Zevia PBC (ZVIA) is not a strong buy at the moment for a beginner investor with a long-term focus and $50,000-$100,000 available for investment. The stock has mixed technical indicators, weak financial performance, and no significant positive catalysts currently. While there is some potential for long-term growth, the lack of strong trading signals, weak analyst sentiment, and declining financials make it prudent to hold off on investing in this stock right now.
The MACD is positive and expanding, indicating a bullish trend. However, the RSI is neutral at 67, and moving averages are converging, suggesting no clear direction. The stock is trading near its resistance levels (R1: 1.265, R2: 1.296), which may limit further upward movement in the short term.

The company is making progress on its turnaround strategy, as noted by analysts, and is set to release Q1 2026 financial results soon, which could provide more clarity on its performance. Zevia's distribution in over 39,000 retail locations across the U.S. and Canada indicates a strong market presence.

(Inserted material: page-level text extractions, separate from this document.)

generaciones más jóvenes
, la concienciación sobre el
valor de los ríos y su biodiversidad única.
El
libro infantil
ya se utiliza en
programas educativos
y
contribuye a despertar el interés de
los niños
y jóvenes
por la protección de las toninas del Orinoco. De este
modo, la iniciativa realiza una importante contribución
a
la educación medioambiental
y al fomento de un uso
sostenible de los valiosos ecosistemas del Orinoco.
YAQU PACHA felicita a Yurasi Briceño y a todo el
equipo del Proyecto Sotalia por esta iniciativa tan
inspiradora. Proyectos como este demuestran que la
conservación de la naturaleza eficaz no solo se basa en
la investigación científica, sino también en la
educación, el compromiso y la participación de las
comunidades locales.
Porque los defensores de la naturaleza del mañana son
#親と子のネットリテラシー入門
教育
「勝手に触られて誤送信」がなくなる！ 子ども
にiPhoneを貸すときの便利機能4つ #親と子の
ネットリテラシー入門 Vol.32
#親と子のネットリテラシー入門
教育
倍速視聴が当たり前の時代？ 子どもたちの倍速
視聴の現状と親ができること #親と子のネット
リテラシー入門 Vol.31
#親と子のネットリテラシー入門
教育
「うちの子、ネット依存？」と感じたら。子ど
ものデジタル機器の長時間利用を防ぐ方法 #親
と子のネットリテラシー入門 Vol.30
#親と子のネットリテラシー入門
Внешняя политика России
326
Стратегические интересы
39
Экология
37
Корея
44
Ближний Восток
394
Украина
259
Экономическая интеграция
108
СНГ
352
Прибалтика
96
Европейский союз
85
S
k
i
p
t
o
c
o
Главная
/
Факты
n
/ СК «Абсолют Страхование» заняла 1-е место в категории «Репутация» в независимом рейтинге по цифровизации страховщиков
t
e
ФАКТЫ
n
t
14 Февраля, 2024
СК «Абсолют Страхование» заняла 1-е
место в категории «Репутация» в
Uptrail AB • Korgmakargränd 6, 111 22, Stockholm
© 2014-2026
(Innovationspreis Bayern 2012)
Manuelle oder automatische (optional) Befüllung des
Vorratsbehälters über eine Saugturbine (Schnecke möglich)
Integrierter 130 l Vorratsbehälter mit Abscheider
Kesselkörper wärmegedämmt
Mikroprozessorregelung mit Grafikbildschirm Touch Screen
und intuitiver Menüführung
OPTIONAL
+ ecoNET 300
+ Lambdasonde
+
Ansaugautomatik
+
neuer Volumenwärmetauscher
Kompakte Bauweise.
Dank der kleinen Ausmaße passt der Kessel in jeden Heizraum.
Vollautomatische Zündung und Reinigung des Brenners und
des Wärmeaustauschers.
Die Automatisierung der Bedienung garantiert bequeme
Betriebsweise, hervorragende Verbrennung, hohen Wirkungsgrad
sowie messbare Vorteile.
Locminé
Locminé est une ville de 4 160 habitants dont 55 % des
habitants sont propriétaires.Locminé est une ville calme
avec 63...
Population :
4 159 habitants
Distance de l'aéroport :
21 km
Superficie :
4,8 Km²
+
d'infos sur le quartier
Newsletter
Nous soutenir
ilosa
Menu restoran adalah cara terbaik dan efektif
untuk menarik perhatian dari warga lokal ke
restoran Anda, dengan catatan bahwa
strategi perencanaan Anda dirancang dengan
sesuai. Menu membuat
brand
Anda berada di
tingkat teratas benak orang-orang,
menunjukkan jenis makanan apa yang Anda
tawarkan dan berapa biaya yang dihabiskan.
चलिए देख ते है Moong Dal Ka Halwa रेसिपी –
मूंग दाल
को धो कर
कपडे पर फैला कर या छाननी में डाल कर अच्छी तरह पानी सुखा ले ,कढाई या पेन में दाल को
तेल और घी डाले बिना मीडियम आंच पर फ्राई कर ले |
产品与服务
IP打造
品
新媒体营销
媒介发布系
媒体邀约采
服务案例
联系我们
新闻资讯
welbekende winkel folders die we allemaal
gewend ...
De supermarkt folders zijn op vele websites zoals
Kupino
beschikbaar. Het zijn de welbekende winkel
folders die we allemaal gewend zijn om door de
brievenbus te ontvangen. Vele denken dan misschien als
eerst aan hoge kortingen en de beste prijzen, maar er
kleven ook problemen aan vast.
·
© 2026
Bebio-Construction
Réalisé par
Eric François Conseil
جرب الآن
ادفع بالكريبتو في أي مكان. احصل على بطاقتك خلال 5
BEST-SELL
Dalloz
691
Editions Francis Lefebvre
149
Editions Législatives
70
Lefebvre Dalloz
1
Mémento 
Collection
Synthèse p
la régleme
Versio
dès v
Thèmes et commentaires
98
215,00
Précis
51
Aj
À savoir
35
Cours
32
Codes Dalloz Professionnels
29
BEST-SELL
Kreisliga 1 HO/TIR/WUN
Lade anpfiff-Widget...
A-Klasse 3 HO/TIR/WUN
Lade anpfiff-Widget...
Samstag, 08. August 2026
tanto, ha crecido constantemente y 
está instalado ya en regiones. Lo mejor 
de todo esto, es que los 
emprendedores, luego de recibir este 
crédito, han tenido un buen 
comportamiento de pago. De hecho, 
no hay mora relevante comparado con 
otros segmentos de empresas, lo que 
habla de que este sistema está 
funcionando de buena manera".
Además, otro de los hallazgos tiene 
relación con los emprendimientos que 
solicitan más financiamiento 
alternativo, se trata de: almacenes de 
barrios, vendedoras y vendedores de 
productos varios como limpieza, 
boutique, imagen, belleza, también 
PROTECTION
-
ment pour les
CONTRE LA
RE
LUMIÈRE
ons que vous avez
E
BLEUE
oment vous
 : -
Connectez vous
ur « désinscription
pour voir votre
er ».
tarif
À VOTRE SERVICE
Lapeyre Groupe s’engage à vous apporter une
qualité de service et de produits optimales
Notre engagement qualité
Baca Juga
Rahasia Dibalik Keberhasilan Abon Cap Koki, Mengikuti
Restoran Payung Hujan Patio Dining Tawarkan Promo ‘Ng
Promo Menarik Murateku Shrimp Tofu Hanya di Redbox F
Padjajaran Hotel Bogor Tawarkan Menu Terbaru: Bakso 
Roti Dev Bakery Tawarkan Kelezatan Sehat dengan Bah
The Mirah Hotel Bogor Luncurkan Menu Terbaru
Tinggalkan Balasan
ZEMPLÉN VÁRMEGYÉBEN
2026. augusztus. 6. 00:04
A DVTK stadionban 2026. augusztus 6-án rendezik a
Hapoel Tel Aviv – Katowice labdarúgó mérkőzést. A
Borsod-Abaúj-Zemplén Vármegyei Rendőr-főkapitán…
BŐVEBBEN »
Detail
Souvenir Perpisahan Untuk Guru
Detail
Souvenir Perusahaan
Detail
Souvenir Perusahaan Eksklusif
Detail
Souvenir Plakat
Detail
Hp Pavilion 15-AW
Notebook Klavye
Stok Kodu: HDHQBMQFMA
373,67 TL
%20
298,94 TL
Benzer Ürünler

Analysts have lowered price targets, and the stock has a 70% chance of declining by -1.56% in the next day. There are no significant hedge fund or insider trading trends, and no recent congress trading data is available.
In Q4 2025, Zevia reported a revenue decline of -4.03% YoY to $37.87 million. Net income dropped sharply by -77.25% YoY to -$1.31 million, and EPS fell by -80.00% YoY to -0.02. Gross margin also declined slightly to 47.27%, down -2.50% YoY, indicating weakening profitability.
Analysts have a mixed to negative sentiment on the stock. Morgan Stanley lowered its price target to $1.75 from $2.90 and maintained an Equal Weight rating. Telsey Advisory lowered its target to $5 from $6 but maintained an Outperform rating, citing progress on the company's turnaround. Goldman Sachs lowered its target to $3 from $3.50 and kept a Neutral rating.